(Items from a dataset)
-.-.-

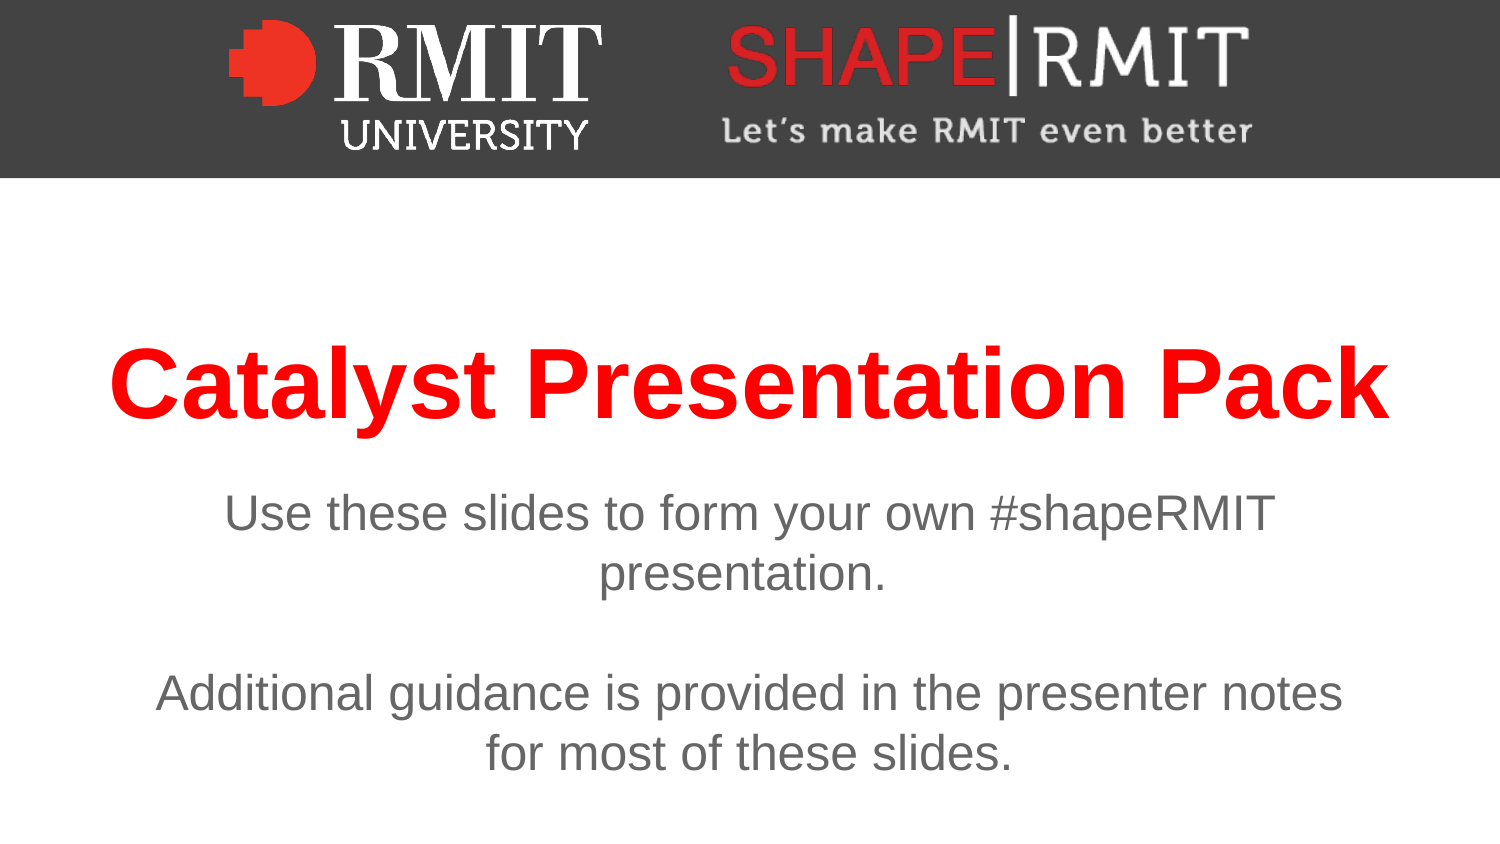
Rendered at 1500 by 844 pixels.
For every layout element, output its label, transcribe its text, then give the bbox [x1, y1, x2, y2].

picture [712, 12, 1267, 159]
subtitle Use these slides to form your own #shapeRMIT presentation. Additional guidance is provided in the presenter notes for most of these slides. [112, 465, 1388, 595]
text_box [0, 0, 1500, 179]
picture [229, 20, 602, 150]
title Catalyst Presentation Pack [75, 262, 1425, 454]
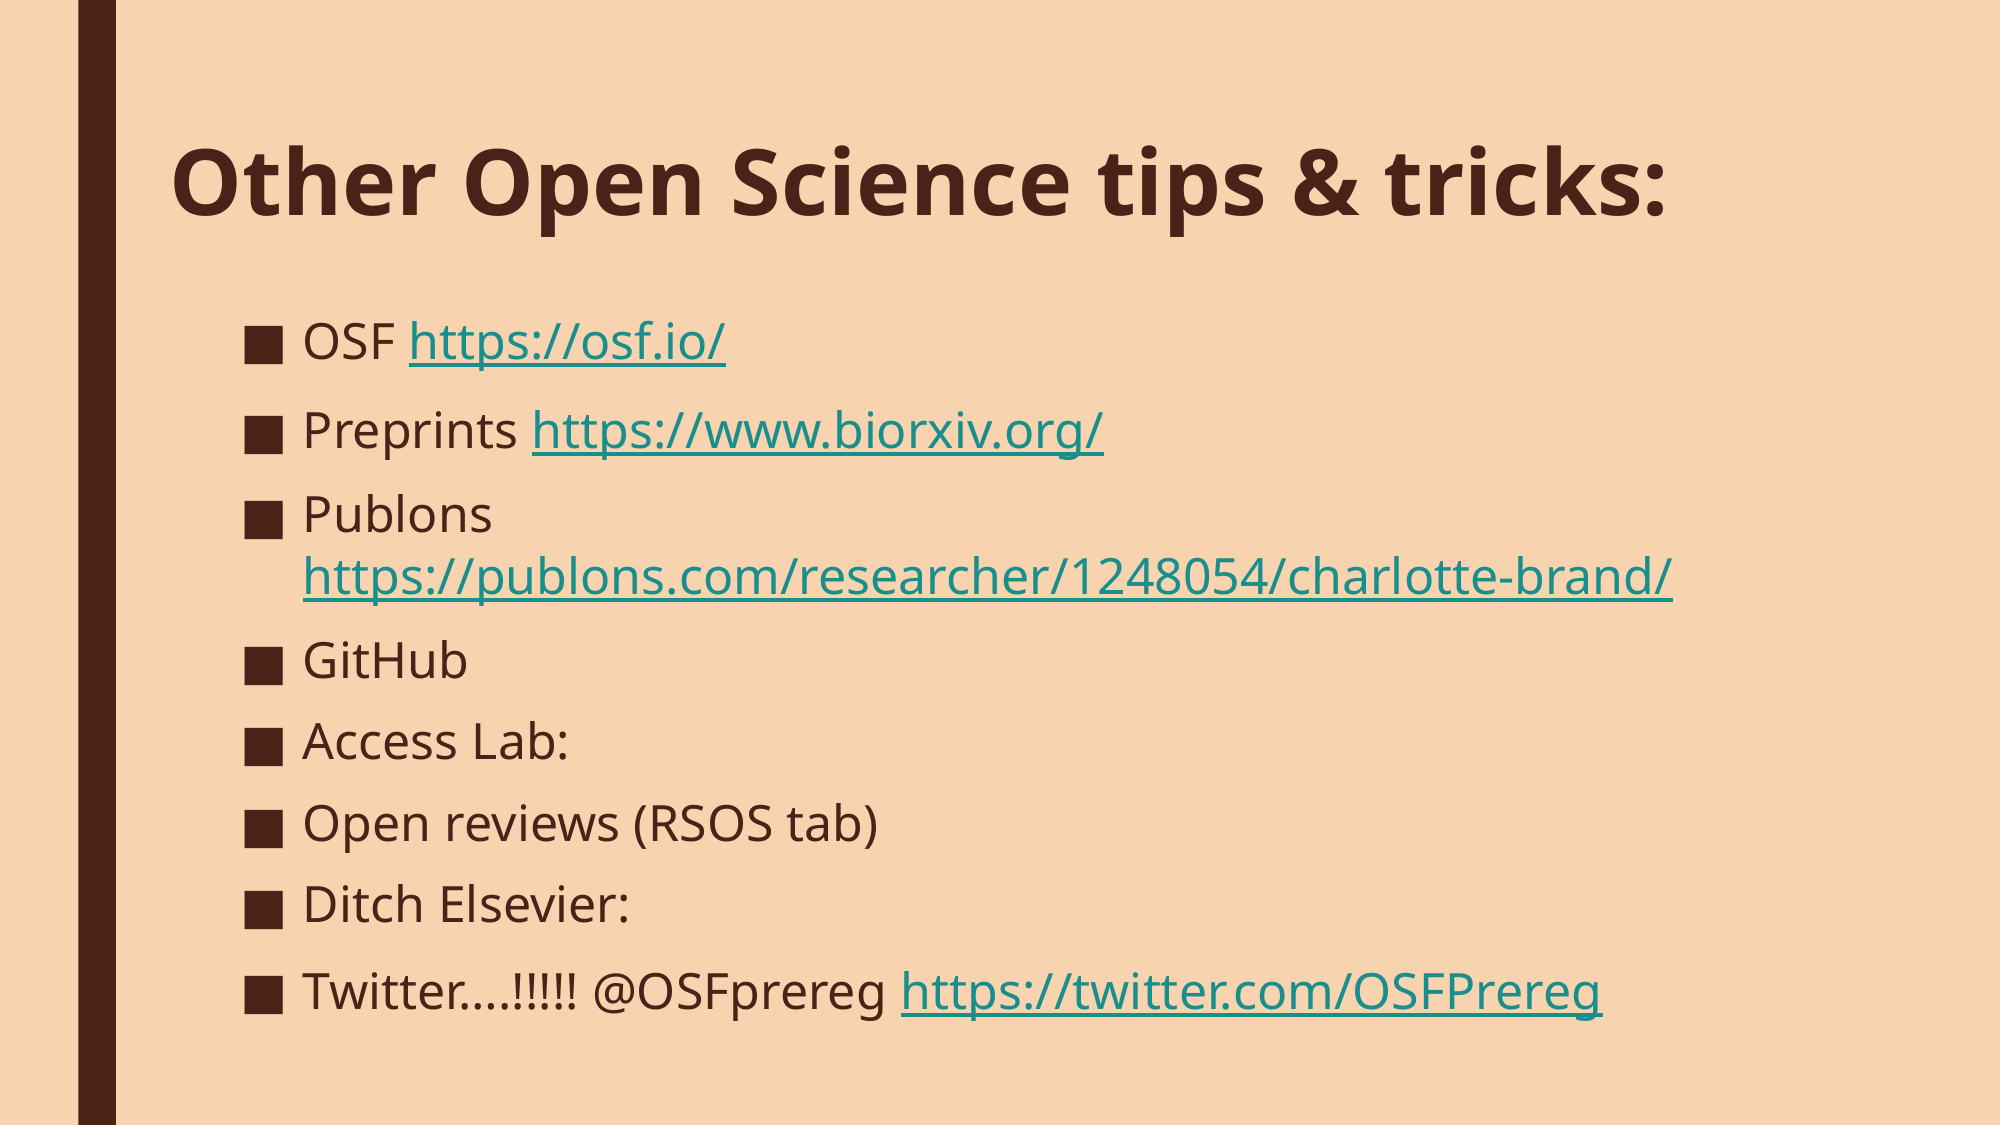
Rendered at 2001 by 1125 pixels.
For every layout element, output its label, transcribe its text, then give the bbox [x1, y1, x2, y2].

-.-.-

### What is expected
From the records above, return each line that includes "pixels".

### Task output
Rendered at 1500 by 844 pixels.
Rendered at 2001 by 1125 pixels.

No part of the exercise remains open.